◆ **Assignment**
Extract the stretch of the entries from their beginning through the line containing "The Burglary series", inclusive, reproducing each line verbatim.
%%
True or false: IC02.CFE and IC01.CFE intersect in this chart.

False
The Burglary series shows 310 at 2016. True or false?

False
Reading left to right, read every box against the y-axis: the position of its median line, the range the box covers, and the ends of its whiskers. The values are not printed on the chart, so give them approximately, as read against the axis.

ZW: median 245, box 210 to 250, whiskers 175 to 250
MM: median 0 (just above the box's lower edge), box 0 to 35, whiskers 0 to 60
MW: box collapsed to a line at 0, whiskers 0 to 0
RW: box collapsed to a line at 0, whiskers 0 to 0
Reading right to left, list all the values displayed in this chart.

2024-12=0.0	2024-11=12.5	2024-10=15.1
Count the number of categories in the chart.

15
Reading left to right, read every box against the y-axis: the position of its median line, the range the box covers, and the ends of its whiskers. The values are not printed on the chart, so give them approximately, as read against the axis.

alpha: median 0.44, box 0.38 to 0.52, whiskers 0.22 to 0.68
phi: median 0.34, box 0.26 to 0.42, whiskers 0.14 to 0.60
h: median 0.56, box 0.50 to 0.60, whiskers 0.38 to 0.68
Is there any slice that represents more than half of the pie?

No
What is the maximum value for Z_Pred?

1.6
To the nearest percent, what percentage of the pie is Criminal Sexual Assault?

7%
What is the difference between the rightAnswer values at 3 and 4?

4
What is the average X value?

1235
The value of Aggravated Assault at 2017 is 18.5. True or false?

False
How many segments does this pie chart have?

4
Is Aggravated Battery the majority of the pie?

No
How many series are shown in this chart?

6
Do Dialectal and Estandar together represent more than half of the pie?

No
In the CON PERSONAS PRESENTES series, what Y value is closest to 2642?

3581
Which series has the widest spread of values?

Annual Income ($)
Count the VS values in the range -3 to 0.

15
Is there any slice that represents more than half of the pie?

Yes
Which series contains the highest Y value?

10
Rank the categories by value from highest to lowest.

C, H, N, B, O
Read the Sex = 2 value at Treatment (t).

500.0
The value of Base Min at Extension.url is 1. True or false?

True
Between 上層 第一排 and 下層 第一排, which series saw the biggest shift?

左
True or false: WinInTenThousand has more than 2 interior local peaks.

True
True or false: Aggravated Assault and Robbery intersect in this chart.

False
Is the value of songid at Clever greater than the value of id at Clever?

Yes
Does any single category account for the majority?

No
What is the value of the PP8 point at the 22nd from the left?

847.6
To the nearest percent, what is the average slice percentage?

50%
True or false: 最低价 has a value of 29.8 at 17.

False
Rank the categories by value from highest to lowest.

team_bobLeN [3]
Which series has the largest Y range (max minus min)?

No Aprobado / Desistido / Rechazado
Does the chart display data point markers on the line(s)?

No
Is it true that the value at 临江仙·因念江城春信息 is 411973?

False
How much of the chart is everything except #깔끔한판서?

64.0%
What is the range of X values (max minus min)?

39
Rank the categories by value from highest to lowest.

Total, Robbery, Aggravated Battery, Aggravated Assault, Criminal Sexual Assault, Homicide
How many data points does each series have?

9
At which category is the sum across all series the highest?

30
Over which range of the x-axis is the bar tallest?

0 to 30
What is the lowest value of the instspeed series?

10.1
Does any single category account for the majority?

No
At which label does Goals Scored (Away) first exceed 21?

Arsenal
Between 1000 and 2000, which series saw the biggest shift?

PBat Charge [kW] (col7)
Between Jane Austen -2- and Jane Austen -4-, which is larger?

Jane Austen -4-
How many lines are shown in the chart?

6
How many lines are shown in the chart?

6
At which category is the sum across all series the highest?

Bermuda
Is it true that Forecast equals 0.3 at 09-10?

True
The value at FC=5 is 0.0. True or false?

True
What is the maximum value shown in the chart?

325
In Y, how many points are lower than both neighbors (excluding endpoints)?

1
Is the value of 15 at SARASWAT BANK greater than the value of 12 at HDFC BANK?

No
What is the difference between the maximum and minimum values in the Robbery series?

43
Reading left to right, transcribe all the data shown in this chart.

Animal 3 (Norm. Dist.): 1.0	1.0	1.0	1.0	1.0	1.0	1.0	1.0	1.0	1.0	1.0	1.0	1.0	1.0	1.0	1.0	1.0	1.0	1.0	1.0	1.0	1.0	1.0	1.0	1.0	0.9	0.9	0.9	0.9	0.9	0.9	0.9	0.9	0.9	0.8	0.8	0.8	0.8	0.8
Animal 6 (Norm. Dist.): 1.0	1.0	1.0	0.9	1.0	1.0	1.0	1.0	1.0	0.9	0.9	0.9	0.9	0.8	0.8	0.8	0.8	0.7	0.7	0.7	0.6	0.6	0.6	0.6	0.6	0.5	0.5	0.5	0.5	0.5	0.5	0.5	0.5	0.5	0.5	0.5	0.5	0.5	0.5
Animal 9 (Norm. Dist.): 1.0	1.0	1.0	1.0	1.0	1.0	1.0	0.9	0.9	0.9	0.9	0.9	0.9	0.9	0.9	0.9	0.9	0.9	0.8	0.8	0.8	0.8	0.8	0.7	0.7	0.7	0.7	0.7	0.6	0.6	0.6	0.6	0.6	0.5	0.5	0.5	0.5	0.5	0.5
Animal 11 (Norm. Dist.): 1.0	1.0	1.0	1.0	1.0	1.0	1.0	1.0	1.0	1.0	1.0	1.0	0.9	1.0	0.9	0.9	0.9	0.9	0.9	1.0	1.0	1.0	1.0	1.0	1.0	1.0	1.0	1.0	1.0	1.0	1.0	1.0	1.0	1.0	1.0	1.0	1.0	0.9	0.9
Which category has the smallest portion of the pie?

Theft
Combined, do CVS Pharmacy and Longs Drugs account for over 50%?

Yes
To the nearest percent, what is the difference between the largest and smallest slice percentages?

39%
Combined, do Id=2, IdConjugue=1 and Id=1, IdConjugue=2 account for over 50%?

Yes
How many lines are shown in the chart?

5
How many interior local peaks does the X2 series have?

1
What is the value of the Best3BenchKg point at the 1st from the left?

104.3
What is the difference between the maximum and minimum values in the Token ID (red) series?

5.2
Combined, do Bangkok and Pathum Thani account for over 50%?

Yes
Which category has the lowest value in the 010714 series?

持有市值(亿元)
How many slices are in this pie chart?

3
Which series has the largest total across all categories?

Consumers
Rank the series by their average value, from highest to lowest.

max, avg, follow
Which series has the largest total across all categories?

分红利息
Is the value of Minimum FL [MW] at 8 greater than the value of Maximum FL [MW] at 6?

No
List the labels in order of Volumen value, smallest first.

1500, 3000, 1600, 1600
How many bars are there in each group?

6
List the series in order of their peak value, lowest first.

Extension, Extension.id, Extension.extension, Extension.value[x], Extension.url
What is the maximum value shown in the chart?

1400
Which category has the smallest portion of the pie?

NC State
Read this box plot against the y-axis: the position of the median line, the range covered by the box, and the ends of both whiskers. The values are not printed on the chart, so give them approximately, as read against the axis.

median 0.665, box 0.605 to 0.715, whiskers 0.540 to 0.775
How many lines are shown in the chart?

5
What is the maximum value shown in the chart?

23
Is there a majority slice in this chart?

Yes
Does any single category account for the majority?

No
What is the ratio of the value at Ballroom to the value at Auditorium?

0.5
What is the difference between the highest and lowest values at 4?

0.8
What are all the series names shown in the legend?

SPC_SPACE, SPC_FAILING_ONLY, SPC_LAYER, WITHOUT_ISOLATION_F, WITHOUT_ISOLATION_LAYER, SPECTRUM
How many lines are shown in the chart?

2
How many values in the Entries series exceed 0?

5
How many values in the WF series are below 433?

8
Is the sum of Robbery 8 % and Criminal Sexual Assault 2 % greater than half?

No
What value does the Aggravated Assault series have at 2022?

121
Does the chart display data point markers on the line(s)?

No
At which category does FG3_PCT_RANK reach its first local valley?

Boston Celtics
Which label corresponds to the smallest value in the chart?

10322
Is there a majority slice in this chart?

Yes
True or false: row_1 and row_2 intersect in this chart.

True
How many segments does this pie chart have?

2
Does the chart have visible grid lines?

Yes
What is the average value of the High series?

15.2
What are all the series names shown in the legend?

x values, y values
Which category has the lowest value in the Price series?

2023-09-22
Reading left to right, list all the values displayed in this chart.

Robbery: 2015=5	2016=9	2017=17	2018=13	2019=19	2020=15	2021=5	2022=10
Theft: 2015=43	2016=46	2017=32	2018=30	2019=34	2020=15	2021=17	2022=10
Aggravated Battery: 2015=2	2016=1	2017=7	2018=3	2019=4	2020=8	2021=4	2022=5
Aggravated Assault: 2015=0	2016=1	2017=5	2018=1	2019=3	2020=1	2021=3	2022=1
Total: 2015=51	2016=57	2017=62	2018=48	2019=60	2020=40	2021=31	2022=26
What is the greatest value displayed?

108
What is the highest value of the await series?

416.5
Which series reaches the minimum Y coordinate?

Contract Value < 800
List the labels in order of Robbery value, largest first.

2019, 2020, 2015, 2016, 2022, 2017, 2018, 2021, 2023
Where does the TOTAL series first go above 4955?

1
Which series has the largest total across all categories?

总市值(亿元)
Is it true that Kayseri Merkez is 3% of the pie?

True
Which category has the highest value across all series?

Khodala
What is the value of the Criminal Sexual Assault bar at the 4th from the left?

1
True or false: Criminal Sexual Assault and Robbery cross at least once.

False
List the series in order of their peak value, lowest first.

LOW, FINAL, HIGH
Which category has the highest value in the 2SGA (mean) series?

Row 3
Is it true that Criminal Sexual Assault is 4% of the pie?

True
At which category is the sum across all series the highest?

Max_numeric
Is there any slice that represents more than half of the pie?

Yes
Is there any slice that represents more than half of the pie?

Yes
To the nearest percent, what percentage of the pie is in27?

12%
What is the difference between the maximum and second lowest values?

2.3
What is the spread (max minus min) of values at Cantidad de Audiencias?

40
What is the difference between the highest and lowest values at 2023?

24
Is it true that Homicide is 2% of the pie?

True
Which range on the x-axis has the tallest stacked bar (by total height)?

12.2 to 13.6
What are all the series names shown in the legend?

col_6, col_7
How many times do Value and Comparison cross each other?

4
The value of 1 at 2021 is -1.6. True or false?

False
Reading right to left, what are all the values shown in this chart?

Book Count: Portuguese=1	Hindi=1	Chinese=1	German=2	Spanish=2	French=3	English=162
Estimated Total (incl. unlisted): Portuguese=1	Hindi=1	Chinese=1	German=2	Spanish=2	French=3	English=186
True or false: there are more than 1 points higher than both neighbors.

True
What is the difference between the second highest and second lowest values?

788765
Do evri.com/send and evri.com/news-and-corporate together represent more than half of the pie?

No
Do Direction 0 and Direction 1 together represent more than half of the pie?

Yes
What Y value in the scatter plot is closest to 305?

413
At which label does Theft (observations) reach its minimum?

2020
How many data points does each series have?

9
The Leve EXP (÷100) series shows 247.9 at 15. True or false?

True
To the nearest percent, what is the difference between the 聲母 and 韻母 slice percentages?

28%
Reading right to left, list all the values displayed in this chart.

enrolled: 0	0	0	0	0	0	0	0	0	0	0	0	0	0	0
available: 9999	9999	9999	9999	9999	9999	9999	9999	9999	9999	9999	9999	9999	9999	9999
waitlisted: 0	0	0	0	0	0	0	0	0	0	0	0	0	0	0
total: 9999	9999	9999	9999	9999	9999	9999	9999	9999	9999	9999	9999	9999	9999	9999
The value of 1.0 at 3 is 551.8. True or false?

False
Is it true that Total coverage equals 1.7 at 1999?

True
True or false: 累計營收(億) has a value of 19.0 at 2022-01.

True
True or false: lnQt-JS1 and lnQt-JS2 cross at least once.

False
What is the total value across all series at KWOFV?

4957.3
%%
◆ **Result of the task**
True or false: IC02.CFE and IC01.CFE intersect in this chart.

False
The Burglary series shows 310 at 2016. True or false?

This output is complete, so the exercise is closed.